Absence of Schizophrenia in a 15th-Century Islamic Medical Textbook

To The Editor: Unlike depression and mania, which are recognizable in ancient manuscripts, schizophrenia does not appear in medical literature until much later. It has been suggested that schizophrenia is a modern illness that developed only recently in human history.

Evans et al. reviewed medical literature from ancient Greece and Rome and noted the lack of mention of a condition that resembles schizophrenia  (2) . Dendle reviewed hundreds of cases of demonic possession from the early Middle Ages and found little evidence of a schizophrenia-like condition  (3) . Torrey and Miller presented compelling evidence that schizophrenia is a modern plague that arose in the 1700s  (4) . The Images in Psychiatry article, published in the December 2006 issue of the  Journal , that featured a drawing by the great Turkish physician Serefeddin Sabuncuoglu provides further evidence from another source and another culture that schizophrenia, as we know it, was not mentioned in more distant times  (5) . 

Serefeddin Sabuncuoglu (1385-1470) was a general physician who practiced during the 15th century in central Anatolia, which is now Turkey.
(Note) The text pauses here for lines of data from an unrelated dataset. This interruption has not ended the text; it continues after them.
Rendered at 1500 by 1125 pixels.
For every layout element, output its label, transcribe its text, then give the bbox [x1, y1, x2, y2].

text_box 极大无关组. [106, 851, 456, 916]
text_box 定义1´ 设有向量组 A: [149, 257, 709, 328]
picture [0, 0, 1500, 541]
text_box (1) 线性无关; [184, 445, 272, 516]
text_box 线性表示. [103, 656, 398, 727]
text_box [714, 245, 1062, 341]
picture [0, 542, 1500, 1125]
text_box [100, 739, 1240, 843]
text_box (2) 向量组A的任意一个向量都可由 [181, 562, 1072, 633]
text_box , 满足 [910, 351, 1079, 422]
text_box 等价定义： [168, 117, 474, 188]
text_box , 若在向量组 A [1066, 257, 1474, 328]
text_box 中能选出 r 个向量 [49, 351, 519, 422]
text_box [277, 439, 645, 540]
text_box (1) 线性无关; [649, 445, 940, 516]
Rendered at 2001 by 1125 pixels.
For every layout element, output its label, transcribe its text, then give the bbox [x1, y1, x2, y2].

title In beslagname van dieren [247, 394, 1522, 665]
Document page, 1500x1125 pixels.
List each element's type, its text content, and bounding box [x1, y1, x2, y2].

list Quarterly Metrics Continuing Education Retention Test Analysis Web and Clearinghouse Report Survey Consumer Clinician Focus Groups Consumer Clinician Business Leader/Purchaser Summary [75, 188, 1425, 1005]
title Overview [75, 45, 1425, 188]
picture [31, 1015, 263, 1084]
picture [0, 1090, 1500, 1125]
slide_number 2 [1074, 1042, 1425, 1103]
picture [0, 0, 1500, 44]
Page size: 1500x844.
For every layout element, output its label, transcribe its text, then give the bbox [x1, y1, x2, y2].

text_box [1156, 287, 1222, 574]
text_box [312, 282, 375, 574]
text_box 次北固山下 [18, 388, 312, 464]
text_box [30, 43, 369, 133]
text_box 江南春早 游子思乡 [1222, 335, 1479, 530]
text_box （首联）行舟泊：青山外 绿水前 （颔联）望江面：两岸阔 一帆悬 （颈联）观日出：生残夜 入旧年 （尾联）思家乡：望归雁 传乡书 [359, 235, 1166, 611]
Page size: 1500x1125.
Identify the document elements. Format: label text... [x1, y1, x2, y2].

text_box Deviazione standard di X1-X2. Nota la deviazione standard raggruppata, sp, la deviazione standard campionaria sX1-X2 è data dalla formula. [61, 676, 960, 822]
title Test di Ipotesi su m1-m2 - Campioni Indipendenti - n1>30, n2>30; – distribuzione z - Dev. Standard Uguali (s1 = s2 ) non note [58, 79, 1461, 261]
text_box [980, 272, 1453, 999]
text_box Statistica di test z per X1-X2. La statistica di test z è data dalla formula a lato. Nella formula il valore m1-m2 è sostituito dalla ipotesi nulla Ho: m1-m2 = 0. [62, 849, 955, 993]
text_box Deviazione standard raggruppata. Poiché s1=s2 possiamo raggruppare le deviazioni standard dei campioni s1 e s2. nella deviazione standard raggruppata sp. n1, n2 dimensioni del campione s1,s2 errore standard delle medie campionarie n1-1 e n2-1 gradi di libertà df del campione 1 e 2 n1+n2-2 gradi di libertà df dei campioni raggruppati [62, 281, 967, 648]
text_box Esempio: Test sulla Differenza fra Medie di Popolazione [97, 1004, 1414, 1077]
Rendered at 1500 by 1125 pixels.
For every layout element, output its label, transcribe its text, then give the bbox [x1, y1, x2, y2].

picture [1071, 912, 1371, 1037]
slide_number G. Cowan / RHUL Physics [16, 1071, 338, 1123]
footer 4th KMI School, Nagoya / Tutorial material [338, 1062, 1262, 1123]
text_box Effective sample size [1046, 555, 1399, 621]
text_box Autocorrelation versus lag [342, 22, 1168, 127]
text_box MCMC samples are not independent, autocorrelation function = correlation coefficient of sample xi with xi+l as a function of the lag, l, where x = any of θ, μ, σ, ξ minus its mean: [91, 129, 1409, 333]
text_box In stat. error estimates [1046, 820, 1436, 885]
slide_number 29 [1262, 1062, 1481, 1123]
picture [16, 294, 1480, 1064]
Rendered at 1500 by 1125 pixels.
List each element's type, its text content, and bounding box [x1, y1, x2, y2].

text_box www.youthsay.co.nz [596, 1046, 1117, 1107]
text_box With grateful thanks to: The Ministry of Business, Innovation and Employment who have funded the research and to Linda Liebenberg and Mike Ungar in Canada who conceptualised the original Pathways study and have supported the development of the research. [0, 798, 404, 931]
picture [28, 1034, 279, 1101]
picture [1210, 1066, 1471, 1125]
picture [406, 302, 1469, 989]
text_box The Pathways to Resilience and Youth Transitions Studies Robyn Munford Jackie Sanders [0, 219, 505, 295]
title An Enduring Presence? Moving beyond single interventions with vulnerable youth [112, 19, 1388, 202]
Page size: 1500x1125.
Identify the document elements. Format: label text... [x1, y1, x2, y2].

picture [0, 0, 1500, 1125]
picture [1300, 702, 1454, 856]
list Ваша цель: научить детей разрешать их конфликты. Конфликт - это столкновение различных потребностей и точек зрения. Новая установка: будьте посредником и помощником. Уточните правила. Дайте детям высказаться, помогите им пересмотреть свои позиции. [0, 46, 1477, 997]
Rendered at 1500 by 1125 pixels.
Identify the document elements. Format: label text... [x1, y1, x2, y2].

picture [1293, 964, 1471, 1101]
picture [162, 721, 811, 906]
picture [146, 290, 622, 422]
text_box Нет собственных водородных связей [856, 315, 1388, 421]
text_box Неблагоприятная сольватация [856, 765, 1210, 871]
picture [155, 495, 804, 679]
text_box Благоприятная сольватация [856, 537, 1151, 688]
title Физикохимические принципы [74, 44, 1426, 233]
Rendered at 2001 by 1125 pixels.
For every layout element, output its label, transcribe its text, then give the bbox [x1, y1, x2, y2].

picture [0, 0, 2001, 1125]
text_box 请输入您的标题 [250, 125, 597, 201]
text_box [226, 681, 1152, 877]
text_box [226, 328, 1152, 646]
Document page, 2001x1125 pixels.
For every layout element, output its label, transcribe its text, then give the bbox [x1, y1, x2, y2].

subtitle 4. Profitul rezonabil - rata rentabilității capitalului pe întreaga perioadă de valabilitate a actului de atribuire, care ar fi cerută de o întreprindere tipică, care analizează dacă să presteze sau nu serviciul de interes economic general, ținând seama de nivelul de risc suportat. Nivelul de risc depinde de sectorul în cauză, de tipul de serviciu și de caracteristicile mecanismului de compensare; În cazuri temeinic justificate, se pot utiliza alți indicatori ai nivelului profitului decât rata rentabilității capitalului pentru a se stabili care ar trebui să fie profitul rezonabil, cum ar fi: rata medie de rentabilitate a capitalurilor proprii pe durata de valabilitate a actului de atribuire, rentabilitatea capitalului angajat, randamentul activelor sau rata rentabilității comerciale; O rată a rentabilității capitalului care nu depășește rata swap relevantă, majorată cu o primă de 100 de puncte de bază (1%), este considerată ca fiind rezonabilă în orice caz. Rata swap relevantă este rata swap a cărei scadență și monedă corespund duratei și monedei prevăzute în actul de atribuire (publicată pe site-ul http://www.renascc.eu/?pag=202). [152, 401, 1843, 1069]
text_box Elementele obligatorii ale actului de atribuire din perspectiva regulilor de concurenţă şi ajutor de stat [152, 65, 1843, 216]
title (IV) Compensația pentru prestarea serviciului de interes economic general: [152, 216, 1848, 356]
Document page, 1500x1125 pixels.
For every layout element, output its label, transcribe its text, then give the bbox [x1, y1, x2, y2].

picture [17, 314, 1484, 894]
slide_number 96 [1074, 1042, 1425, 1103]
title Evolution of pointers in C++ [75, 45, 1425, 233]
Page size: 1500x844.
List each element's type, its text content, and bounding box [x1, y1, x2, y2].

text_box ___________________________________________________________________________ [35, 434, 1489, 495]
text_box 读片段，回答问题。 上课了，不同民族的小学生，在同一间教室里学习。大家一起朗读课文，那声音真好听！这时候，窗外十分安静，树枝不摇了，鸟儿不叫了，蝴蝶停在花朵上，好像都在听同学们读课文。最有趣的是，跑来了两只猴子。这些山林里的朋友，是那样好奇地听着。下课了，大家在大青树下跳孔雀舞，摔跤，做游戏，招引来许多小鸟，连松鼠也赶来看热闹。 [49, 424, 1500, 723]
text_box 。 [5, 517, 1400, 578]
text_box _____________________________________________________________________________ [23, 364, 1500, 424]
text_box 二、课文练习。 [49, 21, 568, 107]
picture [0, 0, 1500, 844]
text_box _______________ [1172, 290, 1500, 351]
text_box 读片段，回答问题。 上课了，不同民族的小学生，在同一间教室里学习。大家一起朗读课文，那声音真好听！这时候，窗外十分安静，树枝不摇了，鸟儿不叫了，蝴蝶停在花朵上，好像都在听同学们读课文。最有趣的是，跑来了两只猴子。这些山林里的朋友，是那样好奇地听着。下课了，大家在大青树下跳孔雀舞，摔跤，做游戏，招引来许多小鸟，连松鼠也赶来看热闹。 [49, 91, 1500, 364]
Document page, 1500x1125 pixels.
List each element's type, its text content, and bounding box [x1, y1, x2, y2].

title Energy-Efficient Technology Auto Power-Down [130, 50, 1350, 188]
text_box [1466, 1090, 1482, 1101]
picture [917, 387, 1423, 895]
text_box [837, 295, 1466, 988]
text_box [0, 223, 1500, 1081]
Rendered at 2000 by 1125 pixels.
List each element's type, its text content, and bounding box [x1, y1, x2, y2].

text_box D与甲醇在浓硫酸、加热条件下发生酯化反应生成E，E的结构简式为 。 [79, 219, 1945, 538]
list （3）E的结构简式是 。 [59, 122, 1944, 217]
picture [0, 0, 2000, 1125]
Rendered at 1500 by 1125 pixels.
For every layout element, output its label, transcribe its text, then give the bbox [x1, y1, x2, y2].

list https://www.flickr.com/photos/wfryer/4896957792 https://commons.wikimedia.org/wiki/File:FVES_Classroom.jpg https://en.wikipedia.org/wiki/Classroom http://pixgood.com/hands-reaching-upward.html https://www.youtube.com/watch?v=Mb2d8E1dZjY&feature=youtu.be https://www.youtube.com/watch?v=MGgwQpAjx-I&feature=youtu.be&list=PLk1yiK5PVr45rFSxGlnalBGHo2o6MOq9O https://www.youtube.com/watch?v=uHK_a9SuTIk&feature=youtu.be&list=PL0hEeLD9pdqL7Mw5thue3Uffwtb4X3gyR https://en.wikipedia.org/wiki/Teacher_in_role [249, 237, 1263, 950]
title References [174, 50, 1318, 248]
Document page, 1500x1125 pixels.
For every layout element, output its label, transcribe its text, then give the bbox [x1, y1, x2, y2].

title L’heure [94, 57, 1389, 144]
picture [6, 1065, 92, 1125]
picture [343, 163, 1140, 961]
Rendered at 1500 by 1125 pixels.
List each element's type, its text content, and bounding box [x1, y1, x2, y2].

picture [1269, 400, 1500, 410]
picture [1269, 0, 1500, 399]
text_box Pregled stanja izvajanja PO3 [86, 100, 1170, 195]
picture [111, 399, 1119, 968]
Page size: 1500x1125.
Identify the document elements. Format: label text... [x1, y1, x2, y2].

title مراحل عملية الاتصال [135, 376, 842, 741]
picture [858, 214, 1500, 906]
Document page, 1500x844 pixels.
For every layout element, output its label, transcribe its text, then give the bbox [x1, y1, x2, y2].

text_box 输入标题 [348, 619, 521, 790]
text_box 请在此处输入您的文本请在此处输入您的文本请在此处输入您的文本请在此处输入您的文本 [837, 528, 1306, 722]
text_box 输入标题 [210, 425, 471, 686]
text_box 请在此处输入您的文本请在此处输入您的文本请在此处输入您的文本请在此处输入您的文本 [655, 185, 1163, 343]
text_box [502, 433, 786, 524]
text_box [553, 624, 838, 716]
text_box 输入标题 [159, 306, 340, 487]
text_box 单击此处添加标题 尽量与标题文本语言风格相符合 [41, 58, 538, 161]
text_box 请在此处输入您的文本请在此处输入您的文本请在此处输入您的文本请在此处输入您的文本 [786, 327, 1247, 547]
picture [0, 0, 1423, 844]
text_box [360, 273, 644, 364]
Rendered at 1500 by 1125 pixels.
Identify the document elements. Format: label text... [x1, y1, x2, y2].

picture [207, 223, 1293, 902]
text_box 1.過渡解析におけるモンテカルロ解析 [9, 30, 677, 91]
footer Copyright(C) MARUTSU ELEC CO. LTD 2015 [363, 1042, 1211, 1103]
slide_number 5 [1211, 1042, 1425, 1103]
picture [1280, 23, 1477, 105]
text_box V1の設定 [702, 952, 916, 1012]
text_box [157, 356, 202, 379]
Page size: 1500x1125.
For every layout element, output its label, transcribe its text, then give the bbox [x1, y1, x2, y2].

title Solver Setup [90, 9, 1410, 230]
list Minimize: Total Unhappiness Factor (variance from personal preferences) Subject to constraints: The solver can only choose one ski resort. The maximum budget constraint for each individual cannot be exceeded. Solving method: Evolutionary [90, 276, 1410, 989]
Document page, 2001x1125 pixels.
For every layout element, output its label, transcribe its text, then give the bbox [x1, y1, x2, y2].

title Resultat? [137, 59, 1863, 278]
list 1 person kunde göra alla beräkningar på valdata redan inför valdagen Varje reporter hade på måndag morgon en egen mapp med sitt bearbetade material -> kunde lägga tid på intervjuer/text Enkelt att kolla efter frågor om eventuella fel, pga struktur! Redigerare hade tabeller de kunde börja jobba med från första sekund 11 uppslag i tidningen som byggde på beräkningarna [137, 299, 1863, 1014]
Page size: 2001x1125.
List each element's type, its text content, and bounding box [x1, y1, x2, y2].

Written in Turkish with Sabuncuoglu’s own calligraphy, Cerrahiyyetu’l-Haniyye (Imperial Surgery) is the first known illustrated textbook of surgery and contains colored, handmade miniatures of surgical techniques and instruments  (6 ,  7) . The book contains Sabuncuoglu’s descriptions of numerous medical conditions and their treatments. Several neurological conditions, including migraine headaches, epilepsy, and tremor are described. The psychiatric conditions described are melancholy (mal-i hulya) and forgetfulness (unutsaguluk). We have carefully reviewed each illustration of Sabuncuoglu’s masterpiece and report that a description of a condition that resembles schizophrenia is not present. 

Individuals with schizophrenia may have existed in remote times, but the disorder might have been embedded and obscured within cultures in an acceptable form. Perhaps individuals with schizophrenia were better tolerated during the more simple times of the past. However, we would argue that the devastating nature of the illness that typically robs an adolescent of his or her premorbid personality would be difficult to ignore.

While the absence of any mention of a schizophrenia-like illness in Sabuncuoglu’s textbook does not prove that schizophrenia is a modern epidemic, it provides further evidence that this disorder was not mentioned in yet another ancient culture. If schizophrenia did not exist prior to the 1700s, then one wonders what changes have resulted in the development of the disorder.